Italian-born Alessio Figalli (*1984) has been Full Professor in the Department of Mathematics since September 2016. He works on the theory of optimal transportation and is an expert on functional and geometric inequalities. He plans to use his ERC Grant to attack fundamental problems in the field of partial differential equations and the calculus of variations, including the problem of how to transport resources most efficiently from one place to another. He is also interested in the long-time behaviour of solutions to partial differential equations that can be used to model tumour growth, as well as the fine properties of solutions to partial differential equations in quantum mechanics and plasma physics, such as the Schrodinger and the Vlasov–Poisson equations.

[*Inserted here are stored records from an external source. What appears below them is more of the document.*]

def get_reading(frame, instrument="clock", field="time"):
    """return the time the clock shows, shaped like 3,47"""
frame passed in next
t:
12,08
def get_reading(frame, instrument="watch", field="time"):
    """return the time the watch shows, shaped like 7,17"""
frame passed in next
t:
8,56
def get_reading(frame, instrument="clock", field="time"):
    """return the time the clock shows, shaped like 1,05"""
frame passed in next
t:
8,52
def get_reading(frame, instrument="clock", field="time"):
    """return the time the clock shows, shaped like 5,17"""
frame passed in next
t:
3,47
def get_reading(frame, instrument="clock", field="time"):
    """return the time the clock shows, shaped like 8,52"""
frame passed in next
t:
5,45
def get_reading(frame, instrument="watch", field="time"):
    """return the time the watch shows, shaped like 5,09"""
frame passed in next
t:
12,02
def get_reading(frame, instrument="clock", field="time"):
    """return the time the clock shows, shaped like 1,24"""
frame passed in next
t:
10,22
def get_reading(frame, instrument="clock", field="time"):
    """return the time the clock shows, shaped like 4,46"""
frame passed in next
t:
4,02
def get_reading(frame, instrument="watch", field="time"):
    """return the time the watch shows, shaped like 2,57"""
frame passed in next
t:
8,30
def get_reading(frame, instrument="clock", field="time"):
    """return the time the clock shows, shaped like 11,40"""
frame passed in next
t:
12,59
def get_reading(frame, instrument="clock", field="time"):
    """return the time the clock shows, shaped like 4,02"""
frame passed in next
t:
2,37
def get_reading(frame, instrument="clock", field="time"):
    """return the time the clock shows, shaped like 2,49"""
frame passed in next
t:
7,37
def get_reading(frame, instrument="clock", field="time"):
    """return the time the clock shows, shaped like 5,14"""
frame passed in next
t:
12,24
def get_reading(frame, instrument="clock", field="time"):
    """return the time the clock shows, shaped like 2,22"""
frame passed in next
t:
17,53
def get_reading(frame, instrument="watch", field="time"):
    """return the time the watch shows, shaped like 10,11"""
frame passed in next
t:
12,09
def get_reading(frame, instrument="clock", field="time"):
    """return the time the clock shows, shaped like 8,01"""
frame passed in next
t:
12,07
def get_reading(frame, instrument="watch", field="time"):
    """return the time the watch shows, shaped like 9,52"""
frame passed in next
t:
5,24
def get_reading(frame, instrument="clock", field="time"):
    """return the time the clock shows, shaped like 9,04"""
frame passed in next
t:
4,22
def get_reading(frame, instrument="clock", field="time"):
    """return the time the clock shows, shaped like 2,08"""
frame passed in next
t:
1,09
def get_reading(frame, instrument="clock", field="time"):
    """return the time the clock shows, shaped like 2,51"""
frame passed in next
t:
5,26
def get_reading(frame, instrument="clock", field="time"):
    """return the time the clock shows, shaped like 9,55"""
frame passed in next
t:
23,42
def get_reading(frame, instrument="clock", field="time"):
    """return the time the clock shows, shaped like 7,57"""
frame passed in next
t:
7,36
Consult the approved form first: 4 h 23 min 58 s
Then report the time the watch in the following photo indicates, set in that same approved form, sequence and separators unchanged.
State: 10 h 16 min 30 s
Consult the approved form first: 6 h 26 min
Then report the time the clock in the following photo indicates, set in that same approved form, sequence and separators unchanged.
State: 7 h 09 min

Giacomo Scalari (*1972), Senior Research Scientist at the Institute for Quantum Electronics, is interested in the terahertz (THz) portion of the electromagnetic spectrum. THz builds a bridge between optics and electronics and acts a gate to sensing applications and spectroscopy. Scalari’s research addresses “frequency combs”, which act as rulers in the frequency domain and can measure the frequency of electromagnetic radiation – including light – very precisely. Scalari will use his ERC Consolidator Grant to create on-chip, self-referenced frequency combs operating in the THz spectral range, where there is currently no compact comb source available. These devices will be appealing for metrology and material inspection, non-invasive imaging for medical applications, and wireless communication.

ERC Consolidator Grant

The European Research Council (ERC) offers several funding schemes, such as the ERC Starting Grant for talented young researchers and the ERC Advanced Grant for established leading researchers. The ERC Consolidator Grant provides support to emerging leading researchers with 7 to 12 years of experience since completing their PhDs who can demonstrate a promising track record and a desire to consolidate the successful work of their research group. The projects are selected on the basis of their scientific excellence and are funded with up to 2 million Swiss francs over five years.